--- Start of Given passage ---

Posted at 11:22 PM, Dec 14, 2016
and last updated 2016-12-14 23:37:16-05

Lawmakers passed a bill Tuesday to reopen more civil rights cold cases under the Emmett Till Unsolved Civil Rights Crimes bill. 

 

The legislation previously helped investigators revisit more than 126 cases across the country, with one case from Cleveland. 

27-year-old Rev. Bruce Klunder was killed on April 7, 1964 after laying down in front of a bulldozer to protest the building of a segregated school on the city’s east side. 

Rev. E. Theophilus Caviness who was present on the scene that day, told News 5 that Klunder was behind the machine and the operator did not seem to hear the shouting for him to stop. 

Investigators at the time ruled it an accident. 

“To see him lying there having been crushed to death with a bulldozer was really more than you could handle at the time,” Caviness said, thinking back to the scene 52 years earlier.

--- End of Given passage ---
--- Start of Source excerpt ---

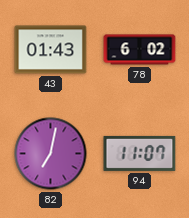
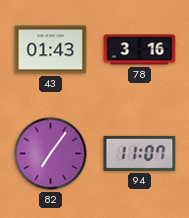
78: 6:02 -> 3:16
82: 7:02 -> 7:06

--- End of Source excerpt ---

Requirements.
1. In the news article about the Emmett Till cold case bill, what did investigators at the time rule Rev. Bruce Klunder's death to be?
2. Carry on the news article about reopening civil rights cold cases, starting after the quote from Caviness.

Written answers.
1. An accident.

2.
Caviness explained that Blunder was considered a martyr for the desegregation movement in Cleveland.

“I think that lives of people like Bruce Klunder and his dedication and devotion to equal rights and equal access to education was the impetus to making this country a whole lot better,” he explained. 

Klunder’s case is one of more than 100 that have been revisited by the law since the initial version of the bill authorized the reopening of such cases. 

If President Obama signs the bill into law, the number of eligible cases could expand to crimes before 1980.